Let's make a map of the AVW product to get a sense of what kind of water masses we're dealing with here, and explore what looks interesting. 

Pretty, right? This is a cool bloom that happens in the middle of a gyre, just north of Hawaii. Alright, let's go ahead and dive in and see what is going on beneath the AVW "hood".

Take a look at the map, and think of a starting and ending point. We're going to **build a transect** and extract the underlying data. I pre-filled some values, but feel free to put in your own start/end coordinates below, using the map grid as a reference. Keep in mind, we're in the Western Hemisphere here, so the longitudes are negative (-) values, e.g., 93°W = -93.0. Latitude is looking at the bright side of life and staying positive (for this scene anyway). 

In [None]:
# ---- User Input: Define Transect ----
lat1 = 29.0
lon1 = -83.5
lat2 = 24.5
lon2 = -81.5

Let's go ahead and put that transect on the AVW map, 1) because we can, and 2) so we can verify that the transect is where we want it.

In [None]:
# ---- Generate Transect Points ----
npts = 100
lats = np.linspace(lat1, lat2, npts)
lons = np.linspace(lon1, lon2, npts)

# ---- Plot AVW Map and Transect ----
fig = plt.figure(figsize=(14, 6))
ax = plt.axes(projection=ccrs.PlateCarree())
ax.set_extent([-84.0, -80.0, 20.0, 30.0], crs=ccrs.PlateCarree())
ax.coastlines()
ax.gridlines(draw_labels=True)
ax.plot(lons, lats, color="black", linewidth=2, transform=ccrs.PlateCarree(), label="Transect")
ax.legend(loc="lower left")

# Plot AVW image
img = avw[0].plot(
    x="lon", y="lat",
    cmap="jet", vmin=450, vmax=490,
    ax=ax, add_colorbar=False
)
────────────────────────────────────────
> **ASSIGNMENT A**
Rewrite the entries starting at the line that contains "left ankle: (1476, 1186, 14)" and ending at the line that contains "left elbow: (241, 301, -15)", both included. Shift every number in the keypoint coordinates and depths by -116, and leave every other line in that span unchanged.
────────────────────────────────────────
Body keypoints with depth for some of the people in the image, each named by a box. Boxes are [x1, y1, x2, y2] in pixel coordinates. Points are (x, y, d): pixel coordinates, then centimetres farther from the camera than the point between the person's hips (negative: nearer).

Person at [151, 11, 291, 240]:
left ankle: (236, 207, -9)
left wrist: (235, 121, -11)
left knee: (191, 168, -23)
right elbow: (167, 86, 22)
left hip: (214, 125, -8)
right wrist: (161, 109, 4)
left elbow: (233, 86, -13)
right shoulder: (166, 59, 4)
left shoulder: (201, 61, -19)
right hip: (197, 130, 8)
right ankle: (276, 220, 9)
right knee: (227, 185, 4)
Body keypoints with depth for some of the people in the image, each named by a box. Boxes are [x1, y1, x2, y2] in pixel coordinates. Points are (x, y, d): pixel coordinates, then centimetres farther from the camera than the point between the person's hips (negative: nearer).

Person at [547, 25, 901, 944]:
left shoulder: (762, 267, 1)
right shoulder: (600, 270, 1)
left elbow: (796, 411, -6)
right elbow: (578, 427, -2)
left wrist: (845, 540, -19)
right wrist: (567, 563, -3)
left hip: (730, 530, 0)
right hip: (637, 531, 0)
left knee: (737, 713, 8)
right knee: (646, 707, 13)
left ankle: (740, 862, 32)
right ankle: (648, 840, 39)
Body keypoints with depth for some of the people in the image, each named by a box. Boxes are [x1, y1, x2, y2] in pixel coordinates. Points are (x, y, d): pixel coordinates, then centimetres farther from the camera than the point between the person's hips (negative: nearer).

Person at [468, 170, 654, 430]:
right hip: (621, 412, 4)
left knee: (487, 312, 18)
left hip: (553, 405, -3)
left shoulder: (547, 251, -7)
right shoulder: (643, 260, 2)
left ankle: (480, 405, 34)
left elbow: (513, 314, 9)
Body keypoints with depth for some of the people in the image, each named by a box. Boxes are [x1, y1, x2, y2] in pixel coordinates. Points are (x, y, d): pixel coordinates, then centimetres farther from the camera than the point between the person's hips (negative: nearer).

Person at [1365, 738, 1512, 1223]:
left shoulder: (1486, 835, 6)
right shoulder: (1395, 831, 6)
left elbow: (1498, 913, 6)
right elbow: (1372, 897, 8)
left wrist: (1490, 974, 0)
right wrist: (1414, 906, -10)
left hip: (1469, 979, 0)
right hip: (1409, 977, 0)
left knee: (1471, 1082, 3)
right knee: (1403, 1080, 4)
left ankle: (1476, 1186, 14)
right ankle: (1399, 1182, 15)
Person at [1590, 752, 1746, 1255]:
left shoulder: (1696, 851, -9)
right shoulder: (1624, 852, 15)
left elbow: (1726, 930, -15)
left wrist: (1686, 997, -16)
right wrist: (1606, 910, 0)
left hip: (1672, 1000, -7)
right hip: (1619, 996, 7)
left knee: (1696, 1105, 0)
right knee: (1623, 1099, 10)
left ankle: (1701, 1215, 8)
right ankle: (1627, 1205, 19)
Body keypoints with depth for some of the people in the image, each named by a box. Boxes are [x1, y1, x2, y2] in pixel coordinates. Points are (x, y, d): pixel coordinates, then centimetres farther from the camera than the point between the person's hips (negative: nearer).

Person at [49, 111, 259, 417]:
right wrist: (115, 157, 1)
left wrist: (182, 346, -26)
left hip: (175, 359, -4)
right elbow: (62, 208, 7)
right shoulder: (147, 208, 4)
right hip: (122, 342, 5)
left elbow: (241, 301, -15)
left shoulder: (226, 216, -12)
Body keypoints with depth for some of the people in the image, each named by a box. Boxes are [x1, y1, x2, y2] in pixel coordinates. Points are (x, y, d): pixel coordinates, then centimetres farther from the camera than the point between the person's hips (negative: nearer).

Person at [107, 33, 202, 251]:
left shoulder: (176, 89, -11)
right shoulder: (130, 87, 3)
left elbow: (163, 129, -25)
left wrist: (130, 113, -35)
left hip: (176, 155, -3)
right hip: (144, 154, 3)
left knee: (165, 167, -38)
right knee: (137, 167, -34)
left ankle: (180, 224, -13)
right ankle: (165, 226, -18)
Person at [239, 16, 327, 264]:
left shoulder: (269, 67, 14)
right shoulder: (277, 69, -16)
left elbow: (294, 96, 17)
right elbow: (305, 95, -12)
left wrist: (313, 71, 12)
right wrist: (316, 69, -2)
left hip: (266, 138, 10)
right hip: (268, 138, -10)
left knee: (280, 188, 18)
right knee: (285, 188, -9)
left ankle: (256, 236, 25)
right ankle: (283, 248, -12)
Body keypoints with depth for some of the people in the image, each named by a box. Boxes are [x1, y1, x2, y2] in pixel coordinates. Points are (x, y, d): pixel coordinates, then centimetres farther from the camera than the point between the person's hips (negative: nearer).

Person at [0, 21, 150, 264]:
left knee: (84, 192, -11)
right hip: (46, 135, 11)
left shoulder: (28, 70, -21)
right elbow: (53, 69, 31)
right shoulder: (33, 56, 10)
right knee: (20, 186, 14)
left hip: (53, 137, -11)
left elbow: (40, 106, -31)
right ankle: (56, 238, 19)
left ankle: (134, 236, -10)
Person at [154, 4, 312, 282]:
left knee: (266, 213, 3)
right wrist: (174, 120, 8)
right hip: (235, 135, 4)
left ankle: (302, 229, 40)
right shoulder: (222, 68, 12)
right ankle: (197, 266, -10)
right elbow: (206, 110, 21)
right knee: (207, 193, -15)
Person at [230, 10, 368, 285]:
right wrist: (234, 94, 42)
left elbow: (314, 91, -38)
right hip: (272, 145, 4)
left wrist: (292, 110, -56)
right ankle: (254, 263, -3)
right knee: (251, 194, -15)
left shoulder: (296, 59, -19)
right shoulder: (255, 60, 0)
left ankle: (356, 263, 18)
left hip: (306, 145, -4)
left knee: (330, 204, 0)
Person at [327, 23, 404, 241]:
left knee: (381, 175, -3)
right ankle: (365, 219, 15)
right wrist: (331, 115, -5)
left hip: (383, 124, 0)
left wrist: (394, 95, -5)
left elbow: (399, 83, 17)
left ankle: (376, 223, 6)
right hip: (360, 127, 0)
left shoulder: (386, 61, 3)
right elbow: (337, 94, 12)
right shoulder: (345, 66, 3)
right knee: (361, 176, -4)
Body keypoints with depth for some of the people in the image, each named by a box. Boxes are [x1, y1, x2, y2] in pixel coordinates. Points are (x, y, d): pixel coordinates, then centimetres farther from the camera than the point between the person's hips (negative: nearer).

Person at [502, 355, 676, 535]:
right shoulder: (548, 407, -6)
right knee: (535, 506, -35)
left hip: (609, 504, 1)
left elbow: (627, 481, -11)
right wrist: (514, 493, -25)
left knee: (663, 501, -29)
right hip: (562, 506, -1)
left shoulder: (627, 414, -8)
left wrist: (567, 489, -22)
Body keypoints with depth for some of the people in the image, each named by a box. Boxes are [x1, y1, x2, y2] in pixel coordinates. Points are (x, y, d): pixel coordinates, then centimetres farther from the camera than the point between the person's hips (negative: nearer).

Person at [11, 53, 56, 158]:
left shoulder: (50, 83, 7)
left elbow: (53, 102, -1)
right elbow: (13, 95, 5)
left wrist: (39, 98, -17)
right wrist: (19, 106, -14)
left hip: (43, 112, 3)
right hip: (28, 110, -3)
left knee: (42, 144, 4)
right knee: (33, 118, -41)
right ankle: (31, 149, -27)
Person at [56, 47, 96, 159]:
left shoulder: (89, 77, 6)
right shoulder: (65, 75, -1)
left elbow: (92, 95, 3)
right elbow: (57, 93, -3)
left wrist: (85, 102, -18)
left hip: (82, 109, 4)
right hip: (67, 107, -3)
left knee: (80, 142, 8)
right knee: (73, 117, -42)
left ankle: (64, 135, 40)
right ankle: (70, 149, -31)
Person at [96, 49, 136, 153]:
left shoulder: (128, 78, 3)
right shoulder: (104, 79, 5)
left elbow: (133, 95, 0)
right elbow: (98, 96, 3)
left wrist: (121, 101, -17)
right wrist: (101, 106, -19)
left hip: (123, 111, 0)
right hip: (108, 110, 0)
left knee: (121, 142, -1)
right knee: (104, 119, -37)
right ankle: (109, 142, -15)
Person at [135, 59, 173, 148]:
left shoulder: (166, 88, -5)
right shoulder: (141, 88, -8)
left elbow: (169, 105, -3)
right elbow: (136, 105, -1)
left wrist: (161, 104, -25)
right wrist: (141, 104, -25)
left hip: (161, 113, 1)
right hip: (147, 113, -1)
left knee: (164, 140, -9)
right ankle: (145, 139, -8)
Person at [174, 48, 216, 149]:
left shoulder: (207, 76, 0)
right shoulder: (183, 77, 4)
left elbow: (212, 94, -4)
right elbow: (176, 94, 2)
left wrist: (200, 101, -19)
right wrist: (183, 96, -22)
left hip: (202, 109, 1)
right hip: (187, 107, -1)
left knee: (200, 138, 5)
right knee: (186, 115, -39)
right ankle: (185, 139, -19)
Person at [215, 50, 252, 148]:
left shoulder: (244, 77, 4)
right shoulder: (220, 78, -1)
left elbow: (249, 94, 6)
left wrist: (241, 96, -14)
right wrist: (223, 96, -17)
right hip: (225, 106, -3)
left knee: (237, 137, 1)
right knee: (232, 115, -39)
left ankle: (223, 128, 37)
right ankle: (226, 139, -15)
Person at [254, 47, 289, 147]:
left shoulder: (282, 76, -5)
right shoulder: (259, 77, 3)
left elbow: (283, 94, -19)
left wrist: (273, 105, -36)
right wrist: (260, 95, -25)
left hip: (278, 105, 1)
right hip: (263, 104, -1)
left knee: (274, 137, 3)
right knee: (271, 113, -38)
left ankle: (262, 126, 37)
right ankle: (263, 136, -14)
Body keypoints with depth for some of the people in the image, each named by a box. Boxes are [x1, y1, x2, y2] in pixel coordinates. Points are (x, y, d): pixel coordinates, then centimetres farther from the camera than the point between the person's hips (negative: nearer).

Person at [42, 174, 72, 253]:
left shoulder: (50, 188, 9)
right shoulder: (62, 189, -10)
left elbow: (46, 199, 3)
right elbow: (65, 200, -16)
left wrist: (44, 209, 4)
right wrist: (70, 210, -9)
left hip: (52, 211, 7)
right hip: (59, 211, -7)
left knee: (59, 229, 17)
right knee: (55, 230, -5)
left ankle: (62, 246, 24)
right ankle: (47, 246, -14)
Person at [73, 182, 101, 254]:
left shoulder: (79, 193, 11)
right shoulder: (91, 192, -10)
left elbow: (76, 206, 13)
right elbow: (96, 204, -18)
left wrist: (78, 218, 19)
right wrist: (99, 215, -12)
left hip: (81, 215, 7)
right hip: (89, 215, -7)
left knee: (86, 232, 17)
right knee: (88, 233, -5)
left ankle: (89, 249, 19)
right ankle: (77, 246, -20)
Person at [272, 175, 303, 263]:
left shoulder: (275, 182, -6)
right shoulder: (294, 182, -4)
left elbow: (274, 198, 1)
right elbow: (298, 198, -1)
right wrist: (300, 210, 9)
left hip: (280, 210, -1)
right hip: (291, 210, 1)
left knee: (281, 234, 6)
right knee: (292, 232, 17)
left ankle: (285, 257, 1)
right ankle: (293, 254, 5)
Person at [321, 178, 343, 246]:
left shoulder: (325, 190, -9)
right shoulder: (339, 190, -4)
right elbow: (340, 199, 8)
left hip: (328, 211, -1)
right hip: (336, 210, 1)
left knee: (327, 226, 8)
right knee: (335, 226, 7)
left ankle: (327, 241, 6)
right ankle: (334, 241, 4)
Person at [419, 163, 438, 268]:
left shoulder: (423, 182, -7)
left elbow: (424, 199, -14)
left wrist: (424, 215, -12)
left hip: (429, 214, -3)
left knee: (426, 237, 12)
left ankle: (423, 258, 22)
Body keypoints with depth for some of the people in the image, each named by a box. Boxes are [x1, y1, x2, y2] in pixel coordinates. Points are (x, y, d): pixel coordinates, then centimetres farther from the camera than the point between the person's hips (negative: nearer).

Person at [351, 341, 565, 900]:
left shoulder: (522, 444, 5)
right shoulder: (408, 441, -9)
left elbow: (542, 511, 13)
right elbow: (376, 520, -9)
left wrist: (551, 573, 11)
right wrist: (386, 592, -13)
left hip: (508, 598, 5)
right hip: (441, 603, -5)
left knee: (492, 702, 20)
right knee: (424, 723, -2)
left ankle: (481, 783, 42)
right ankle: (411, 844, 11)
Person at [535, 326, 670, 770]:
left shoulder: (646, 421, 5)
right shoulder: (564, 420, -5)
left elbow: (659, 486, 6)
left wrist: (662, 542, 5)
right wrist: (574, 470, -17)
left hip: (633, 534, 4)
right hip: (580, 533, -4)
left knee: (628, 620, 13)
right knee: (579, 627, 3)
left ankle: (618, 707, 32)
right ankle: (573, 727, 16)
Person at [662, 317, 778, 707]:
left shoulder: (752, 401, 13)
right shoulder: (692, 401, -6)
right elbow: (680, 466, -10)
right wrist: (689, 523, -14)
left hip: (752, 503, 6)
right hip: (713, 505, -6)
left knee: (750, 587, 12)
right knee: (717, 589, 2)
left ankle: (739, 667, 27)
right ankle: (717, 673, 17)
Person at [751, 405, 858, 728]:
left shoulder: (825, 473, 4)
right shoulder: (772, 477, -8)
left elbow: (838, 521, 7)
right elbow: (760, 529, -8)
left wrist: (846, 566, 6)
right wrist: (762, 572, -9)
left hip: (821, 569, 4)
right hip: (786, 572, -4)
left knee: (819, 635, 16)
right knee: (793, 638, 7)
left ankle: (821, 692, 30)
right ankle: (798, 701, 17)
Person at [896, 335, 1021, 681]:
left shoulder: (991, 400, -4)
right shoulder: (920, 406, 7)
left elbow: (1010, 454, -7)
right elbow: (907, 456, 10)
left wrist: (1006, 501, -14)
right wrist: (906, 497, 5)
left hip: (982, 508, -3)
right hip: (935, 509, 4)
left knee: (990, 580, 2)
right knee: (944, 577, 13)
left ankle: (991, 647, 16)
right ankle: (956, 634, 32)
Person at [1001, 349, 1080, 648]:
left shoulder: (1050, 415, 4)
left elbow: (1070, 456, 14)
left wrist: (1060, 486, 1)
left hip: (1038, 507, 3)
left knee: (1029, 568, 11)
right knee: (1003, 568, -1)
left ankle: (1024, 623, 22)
────────────────────────────────────────
> **ASSIGNMENT B**
In the provided passage, how many points does the code generate along the transect?

> **TASK SOLUTION A**
left ankle: (1360, 1070, -102)
right ankle: (1283, 1066, -101)
Person at [1590, 752, 1746, 1255]:
left shoulder: (1580, 735, -125)
right shoulder: (1508, 736, -101)
left elbow: (1610, 814, -131)
left wrist: (1570, 881, -132)
right wrist: (1490, 794, -116)
left hip: (1556, 884, -123)
right hip: (1503, 880, -109)
left knee: (1580, 989, -116)
right knee: (1507, 983, -106)
left ankle: (1585, 1099, -108)
right ankle: (1511, 1089, -97)
Body keypoints with depth for some of the people in the image, each named by a box. Boxes are [x1, y1, x2, y2] in pixel coordinates. Points are (x, y, d): pixel coordinates, then centimetres farther from the camera than the point between the person's hips (negative: nearer).

Person at [49, 111, 259, 417]:
right wrist: (-1, 41, -115)
left wrist: (66, 230, -142)
left hip: (59, 243, -120)
right elbow: (-54, 92, -109)
right shoulder: (31, 92, -112)
right hip: (6, 226, -111)
left elbow: (125, 185, -131)

> **TASK SOLUTION B**
100